REQUIRED ACTION: Reproduce the listing below word for word, from the line containing "### 🔝 Top Contributed Repo" through its final line, and leave the pictures out of your answer.

--------------------------------------------------

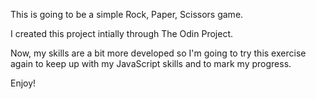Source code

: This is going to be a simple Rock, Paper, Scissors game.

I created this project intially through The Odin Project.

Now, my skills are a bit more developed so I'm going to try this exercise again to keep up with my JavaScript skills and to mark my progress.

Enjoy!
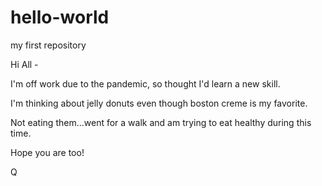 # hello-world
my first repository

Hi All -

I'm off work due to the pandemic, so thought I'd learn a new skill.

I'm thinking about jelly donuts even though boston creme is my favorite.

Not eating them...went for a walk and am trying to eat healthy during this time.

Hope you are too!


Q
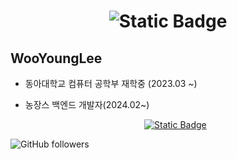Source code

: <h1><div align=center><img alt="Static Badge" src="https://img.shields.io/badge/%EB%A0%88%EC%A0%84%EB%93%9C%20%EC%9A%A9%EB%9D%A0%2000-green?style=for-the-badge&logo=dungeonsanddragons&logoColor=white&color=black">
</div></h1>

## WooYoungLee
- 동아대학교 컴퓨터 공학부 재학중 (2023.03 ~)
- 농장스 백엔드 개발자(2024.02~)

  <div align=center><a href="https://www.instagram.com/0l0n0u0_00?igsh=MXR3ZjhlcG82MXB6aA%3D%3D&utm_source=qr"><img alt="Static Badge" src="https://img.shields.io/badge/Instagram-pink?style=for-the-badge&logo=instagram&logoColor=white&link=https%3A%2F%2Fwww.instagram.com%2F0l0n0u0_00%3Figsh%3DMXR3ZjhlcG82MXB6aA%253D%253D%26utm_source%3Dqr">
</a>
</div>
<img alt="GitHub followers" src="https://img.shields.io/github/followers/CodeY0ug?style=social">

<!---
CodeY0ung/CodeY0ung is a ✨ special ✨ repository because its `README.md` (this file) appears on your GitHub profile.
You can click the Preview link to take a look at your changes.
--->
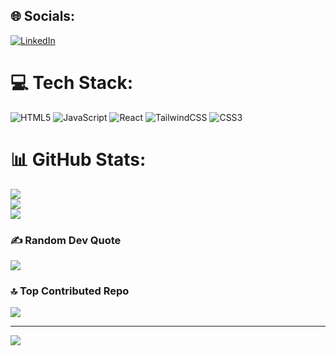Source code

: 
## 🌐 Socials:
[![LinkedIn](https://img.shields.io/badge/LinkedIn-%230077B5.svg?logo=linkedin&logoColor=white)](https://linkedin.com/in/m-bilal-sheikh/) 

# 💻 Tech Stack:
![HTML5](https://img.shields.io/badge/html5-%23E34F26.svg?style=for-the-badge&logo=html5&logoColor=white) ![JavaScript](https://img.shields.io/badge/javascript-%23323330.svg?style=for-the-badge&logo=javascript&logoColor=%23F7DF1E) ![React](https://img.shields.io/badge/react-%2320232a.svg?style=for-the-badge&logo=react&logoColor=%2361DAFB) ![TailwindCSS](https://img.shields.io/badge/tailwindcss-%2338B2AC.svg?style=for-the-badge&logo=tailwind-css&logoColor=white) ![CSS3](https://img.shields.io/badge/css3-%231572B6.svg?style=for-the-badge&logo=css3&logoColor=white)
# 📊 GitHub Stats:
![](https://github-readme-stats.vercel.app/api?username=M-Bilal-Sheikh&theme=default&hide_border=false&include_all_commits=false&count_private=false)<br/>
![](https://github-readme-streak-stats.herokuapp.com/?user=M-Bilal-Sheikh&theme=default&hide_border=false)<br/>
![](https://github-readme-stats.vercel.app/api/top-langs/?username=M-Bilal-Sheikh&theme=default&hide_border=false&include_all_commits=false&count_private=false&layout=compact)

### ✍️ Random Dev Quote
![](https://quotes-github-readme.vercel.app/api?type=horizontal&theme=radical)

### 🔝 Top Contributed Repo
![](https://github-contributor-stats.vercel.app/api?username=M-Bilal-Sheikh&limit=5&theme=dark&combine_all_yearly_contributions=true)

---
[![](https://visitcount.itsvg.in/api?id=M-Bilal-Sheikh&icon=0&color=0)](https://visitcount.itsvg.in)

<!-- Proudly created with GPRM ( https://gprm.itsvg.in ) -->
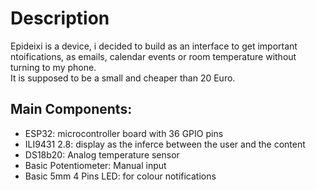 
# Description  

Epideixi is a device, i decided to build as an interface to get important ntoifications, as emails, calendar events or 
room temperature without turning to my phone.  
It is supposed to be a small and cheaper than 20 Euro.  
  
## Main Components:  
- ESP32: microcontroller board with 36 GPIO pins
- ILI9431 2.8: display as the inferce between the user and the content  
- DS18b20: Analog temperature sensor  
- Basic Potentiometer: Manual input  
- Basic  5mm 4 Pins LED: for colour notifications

--------------------------------------------------

RESPONSE BELOW:
### 🔝 Top Contributed Repo
![](https://github-contributor-stats.vercel.app/api?username=M-Bilal-Sheikh&limit=5&theme=dark&combine_all_yearly_contributions=true)

---
[![](https://visitcount.itsvg.in/api?id=M-Bilal-Sheikh&icon=0&color=0)](https://visitcount.itsvg.in)

<!-- Proudly created with GPRM ( https://gprm.itsvg.in ) -->
# Description  

Epideixi is a device, i decided to build as an interface to get important ntoifications, as emails, calendar events or 
room temperature without turning to my phone.  
It is supposed to be a small and cheaper than 20 Euro.  
  
## Main Components:  
- ESP32: microcontroller board with 36 GPIO pins
- ILI9431 2.8: display as the inferce between the user and the content  
- DS18b20: Analog temperature sensor  
- Basic Potentiometer: Manual input  
- Basic  5mm 4 Pins LED: for colour notifications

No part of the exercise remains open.